Joining Dozens of Data Streams in Distributed Stream Processing Systems
2023-06-19 , Palais Atelier

This talk will explore the techniques and best practices for joining dozens of data streams, focusing on different joining mechanisms, such as binary joins and delta joins, as well as pros and cons.


As real-time data processing becomes increasingly essential, organizations face the challenge of efficiently joining and correlating data from multiple streams to gain valuable insights using distributed stream processing systems. This talk will explore the techniques and best practices for joining dozens of data streams, focusing on different joining mechanisms, such as binary joins and delta joins, as well as their pros and cons. Attendees will gain an understanding of various stream join techniques, learn how to optimize performance in distributed environments and apply lessons from industry experiences.
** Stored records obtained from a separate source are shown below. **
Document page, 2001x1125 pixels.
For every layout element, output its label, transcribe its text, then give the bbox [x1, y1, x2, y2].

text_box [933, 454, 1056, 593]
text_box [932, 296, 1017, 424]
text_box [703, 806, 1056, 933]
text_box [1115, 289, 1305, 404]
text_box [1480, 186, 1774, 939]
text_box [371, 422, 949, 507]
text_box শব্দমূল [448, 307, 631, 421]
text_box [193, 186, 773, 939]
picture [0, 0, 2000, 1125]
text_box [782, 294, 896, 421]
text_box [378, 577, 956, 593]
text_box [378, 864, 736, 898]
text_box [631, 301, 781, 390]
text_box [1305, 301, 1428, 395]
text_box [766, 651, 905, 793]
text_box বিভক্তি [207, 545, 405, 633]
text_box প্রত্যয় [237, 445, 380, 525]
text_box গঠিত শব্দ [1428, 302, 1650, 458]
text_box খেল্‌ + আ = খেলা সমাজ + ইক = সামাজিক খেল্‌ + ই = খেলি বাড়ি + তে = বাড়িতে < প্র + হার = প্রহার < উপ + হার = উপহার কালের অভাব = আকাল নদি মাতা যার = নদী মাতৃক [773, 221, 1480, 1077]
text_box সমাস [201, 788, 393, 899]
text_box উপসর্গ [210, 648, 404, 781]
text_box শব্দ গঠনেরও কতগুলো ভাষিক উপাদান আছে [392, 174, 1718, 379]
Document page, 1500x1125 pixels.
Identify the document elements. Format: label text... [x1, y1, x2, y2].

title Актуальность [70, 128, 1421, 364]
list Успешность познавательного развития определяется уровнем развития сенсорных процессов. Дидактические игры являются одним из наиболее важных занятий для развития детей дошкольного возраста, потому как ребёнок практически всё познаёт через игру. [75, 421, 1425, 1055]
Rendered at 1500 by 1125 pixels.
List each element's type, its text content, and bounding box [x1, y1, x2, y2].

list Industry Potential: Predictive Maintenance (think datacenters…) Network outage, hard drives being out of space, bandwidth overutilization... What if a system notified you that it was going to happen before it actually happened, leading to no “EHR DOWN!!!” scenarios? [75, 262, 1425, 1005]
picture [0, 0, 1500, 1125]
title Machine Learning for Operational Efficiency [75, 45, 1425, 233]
Furthermore, the talk will discuss leveraging decoupled compute-storage architecture to reduce join costs. This knowledge will enable participants to harness the full potential of their data, creating efficient and powerful distributed stream processing solutions for their organizations.

See also: Slides (2.3 MB)

Yingjun Wu is the founder of RisingWave Labs, the company developing RisingWave, a distributed SQL database for stream processing. Before running the company, Yingjun was a software engineer at the Redshift team, Amazon Web Services, and a researcher at the Database group, IBM Almaden Research Center. Yingjun received his PhD degree from National University of Singapore, and was a visiting PhD at Carnegie Mellon University. He has been working in the field of stream processing and database systems for over a decade.